Now that people are bringing Intel into the equation, I was curious about the state of async compute on Intel and Nvidia, and in relation to your response to
SlimySnake
- which in my opinion is nonsense to suggest UE5 nanite and lumen are broken or incomplete because Nvidia hardware is struggling to get gains - it turns out Intel have backed different strategies from AMD/Nvidia, taking the Rapid Packed Maths arrangement of getting double flops when using half flops FP16 like AMD - that Nvidia hardware is deficient with, and on the Nvidia side they've gone with dedicated hardware based AI super scaling, and dedicated hardware RT accelerators, which from reading means they have the same deficient async compute "lite" - as it has been dubbed - as Nvidia because the async copy engine used for copying/compute are just re-tasked RT cores, so the scheduling parallel work can cripple performance if used as liberally as the AMD async compute - that is designed for heavy async use with dedicated ACEs - and in turn Nvidia and Intel's async costs in lost RT processing too.
Why this is relevant to UE5 nanite and lumen performance is because from the technical info we've had from Epic about the algorithms and the data, it seems that both algorithms were designed to be processing centric, rather than the traditional data centric, so both algorithms just chunk through the data - as though it is all conceptually the same generic data - in very optimised graphics/compute shaders, still able to exploit the likes of mesh shaders, but without the inefficiency of constant shader and resource binding changes.

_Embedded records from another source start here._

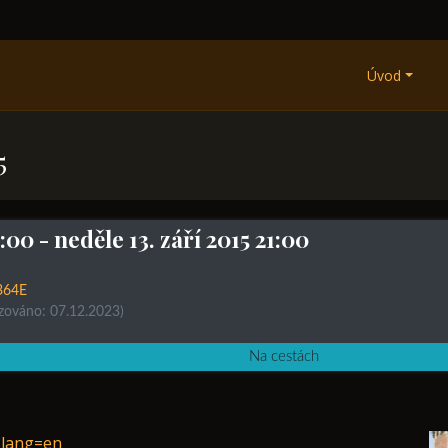
Úvod
5
6:00
- neděle 13. září 2015 21:00
364E
izováno: 07.12.2023)
Na cestách
?lang=en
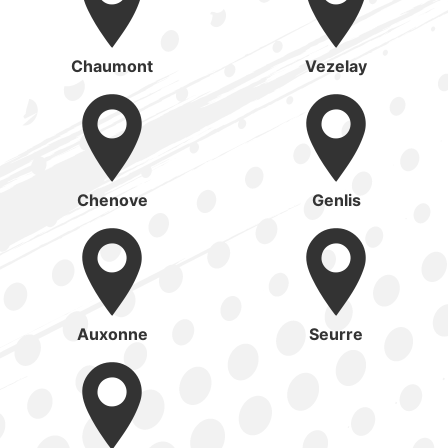
Chaumont
Vezelay
Chenove
Genlis
Auxonne
Seurre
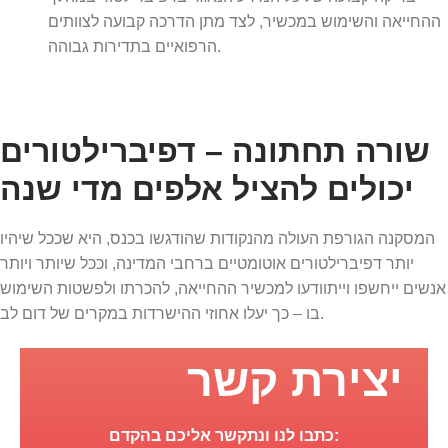
ההחייאה והשימוש במכשיר, לצד מתן הדרכה קבועה לצוותים
הרפואיים בתדירות גבוהה.
שורה תחתונה – דפיברילטורים
יכולים להציל אלפים מדי שנה
המסקנה הגורפת העולה מהנקודות שהודגשו בכנס, היא שככל שיהיו
יותר דפיברילטורים אוטומטיים ברחבי המדינה, וככל שיותר ויותר
אנשים ייחשפו וייתוודעו למכשיר ההחייאה, להכרתו ולפשטות השימוש
בו – כך יעלו אחוזי ההישרדות במקרים של דום לב.
יצירת קשר
כתבו לנו ונתקשר אליכם בהקדם:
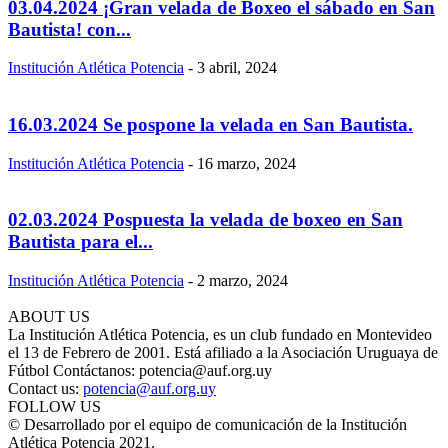
03.04.2024 ¡Gran velada de Boxeo el sábado en San
Bautista! con...
Institución Atlética Potencia
-
3 abril, 2024
16.03.2024 Se pospone la velada en San Bautista.
Institución Atlética Potencia
-
16 marzo, 2024
02.03.2024 Pospuesta la velada de boxeo en San
Bautista para el...
Institución Atlética Potencia
-
2 marzo, 2024
ABOUT US
La Institución Atlética Potencia, es un club fundado en Montevideo
el 13 de Febrero de 2001. Está afiliado a la Asociación Uruguaya de
Fútbol Contáctanos: potencia@auf.org.uy
Contact us:
potencia@auf.org.uy
FOLLOW US
© Desarrollado por el equipo de comunicación de la Institución
Atlética Potencia 2021.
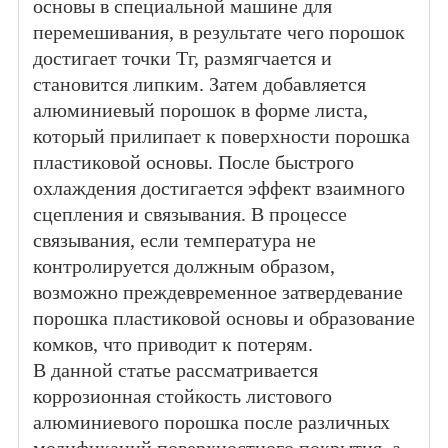
основы в специальной машине для
перемешивания, в результате чего порошок
достигает точки Тг, размягчается и
становится липким. Затем добавляется
алюминиевый порошок в форме листа,
который прилипает к поверхности порошка
пластиковой основы. После быстрого
охлаждения достигается эффект взаимного
сцепления и связывания. В процессе
связывания, если температура не
контролируется должным образом,
возможно преждевременное затвердевание
порошка пластиковой основы и образование
комков, что приводит к потерям.
В данной статье рассматривается
коррозионная стойкость листового
алюминиевого порошка после различных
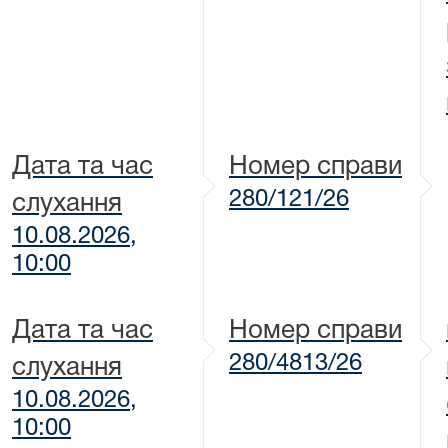
Дата та час
Номер справи
280/121/26
слухання
10.08.2026,
10:00
Дата та час
Номер справи
280/4813/26
слухання
10.08.2026,
10:00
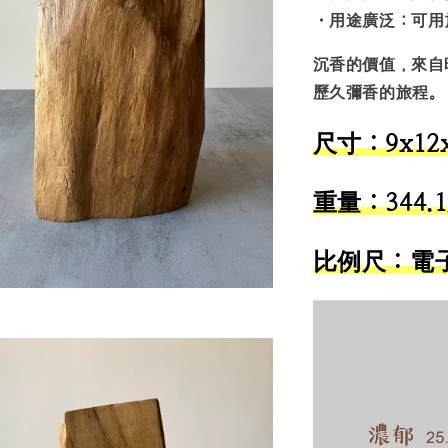
・
用途廣泛
：可用
沉香的價值，來自
歷久彌香的旅程。
尺寸：9x12x
重量：344.
比例尺：電子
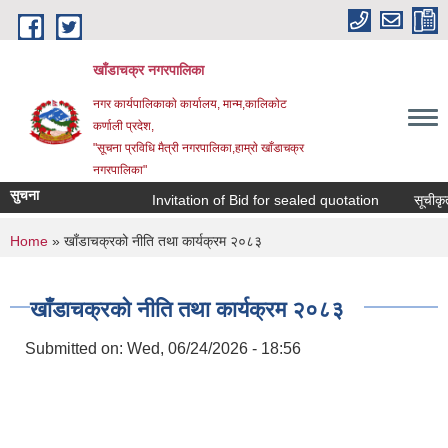
Skip to main content
खाँडाचक्र नगरपालिका
नगर कार्यपालिकाकाे कार्यालय, मान्म,कालिकाेट
क‍र्णाली प्रदेश,
"सूचना प्रविधि मैत्री नगरपालिका,हाम्राे खाँडाचक्र
नगरपालिका"
सुचना
Invitation of Bid for sealed quotation
सूचीकृत स
You are here
Home
» खाँडाचक्रको नीति तथा कार्यक्रम २०८३
खाँडाचक्रको नीति तथा कार्यक्रम २०८३
Submitted on:
Wed, 06/24/2026 - 18:56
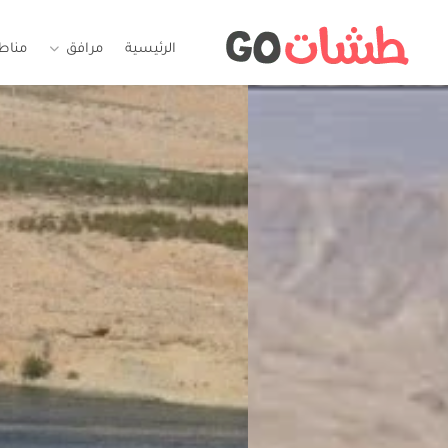
الرئيسية
مرافق
مناط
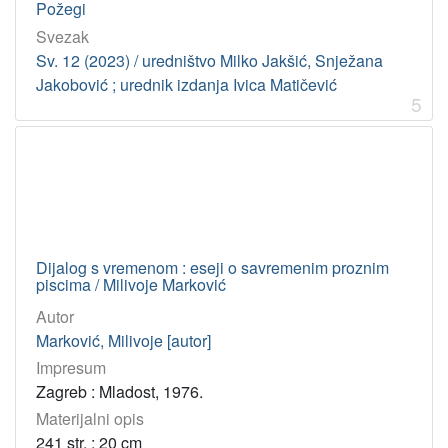
Požegi
2022
1
Svezak
1986
1
Sv. 12 (2023) / uredništvo Milko Jakšić, Snježana
Jakobović ; urednik izdanja Ivica Matičević
2003
1
5
2004
1
1991
1
2012
1
1982
1
1980
1
Dijalog s vremenom : eseji o savremenim proznim
1967
1
piscima / Milivoje Marković
1970
1
Autor
1948
1
Marković, Milivoje [autor]
1987
1
Impresum
2010
1
Zagreb : Mladost, 1976.
Materijalni opis
241 str. ; 20 cm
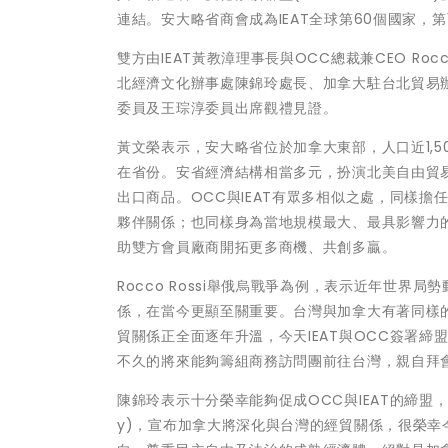
連結。安大略省商會成為IEAT全球第60個國家，第
雙方由IEAT黃教漳理事長與OCC總裁兼CEO Ro
北經濟文化辦事處陳錦玲處長、加拿大駐台北貿易辦事
委員及王琮淳委員出席觀禮見證。
黃文榮表示，安大略省位於加拿大東部，人口近1,
在省份。安省經濟結構相當多元，扮演北美自由貿易
出口商品。OCC與IEAT有眾多相似之處，同樣
夥伴關係；也同樣身為當地規模最大、最具影響力
助雙方會員廠商開拓更多商機、共創多贏。
Rocco Rossi舉俄烏戰爭為例，表示近年世
係，在當今更顯至關重要。台灣與加拿大有著同樣
貿關係正全面逐年升溫，今天IEAT與OCC簽署
不久的將來能夠籌組商務訪問團前往台灣，親自拜會
陳錦玲表示十分榮幸能夠促成OCC與IEAT的締盟，加拿
y)，宣布加拿大將深化與台灣的經貿關係，很榮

If UE5 is performance constrained at 4k-1080p on high-end Nvidia cards, then it sounds like the rendering is hitting a hard geometry processing limit on the card and the lack of proper async capability is stopping them going beyond that limit with async compute, and is unfortunately hitting a graphics + compute utilisation limit on the Nvidia cards lower down the utilisation limit because Nvidia's solution being better designed for data centric rendering has handicapped it more for generic processing centric rendering like UE5, would be my take.
Just adding the Intel Arc A780's balance of stats into the mix of cards me and
SlimySnake
were previously looking at - in comparison to these AMD 7900 - now IMO gives an inkling that Nvidia are all-in and possibly wrongly, and that the lack of proper async, the dependency on FP32 - with no option for 2x FP16, instead - and DLSS and RT hardware accelerators mean that if the performance flips to AMD, which I think it will heavily with the AMD 8000 series, Nvidia might have a harder way back than Intel, as Intel have already designed around the FP16 Rapid packed maths, at least and still have chosen a good balance between Half-Flops-rate, pixel-rate and texture-rate even if the poor power efficiency looks to be shared with Nvidia because of the dedicated AI super scaling hardware and dedicated RT cores.